**Problem requirements**
What lines in the material hold the string "Invitation"? Copy out each of them.

- - -

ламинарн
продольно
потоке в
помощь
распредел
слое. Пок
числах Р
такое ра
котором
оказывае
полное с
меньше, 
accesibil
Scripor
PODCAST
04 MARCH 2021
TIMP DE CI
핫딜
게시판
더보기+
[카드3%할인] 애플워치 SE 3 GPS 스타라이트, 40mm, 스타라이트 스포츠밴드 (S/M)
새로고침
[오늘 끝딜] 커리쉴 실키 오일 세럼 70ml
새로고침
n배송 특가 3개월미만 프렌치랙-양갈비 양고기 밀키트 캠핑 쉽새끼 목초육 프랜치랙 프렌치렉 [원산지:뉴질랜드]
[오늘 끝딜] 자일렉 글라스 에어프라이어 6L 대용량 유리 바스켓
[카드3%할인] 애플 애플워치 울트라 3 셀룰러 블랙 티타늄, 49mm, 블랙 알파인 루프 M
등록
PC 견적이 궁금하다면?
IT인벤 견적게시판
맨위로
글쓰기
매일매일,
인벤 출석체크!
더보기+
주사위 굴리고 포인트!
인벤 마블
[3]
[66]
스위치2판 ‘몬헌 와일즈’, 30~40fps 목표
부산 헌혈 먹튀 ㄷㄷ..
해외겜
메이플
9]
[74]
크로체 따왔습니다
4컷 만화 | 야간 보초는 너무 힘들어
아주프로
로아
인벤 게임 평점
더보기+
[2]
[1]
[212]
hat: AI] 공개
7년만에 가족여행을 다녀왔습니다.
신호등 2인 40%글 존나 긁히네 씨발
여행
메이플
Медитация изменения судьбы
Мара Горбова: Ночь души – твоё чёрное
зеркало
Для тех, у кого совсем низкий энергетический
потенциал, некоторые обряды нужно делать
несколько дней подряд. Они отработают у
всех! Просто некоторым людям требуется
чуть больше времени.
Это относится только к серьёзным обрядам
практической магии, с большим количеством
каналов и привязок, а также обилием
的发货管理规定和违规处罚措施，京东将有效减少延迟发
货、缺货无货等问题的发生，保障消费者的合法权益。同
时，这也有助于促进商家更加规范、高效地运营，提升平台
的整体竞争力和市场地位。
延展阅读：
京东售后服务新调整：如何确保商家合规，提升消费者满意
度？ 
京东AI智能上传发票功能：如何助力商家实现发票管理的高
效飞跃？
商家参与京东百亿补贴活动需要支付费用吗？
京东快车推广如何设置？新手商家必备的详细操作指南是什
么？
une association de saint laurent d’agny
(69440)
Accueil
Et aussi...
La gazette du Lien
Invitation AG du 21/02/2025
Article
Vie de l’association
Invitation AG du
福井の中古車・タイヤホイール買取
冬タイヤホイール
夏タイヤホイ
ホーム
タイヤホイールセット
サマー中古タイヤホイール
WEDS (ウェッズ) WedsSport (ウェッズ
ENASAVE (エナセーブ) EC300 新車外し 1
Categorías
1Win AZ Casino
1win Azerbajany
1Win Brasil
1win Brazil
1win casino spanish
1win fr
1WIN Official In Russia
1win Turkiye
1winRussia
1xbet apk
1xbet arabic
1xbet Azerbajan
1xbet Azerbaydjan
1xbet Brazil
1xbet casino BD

- - -

**Solution to this task**
Invitation AG du 21/02/2025
Invitation AG du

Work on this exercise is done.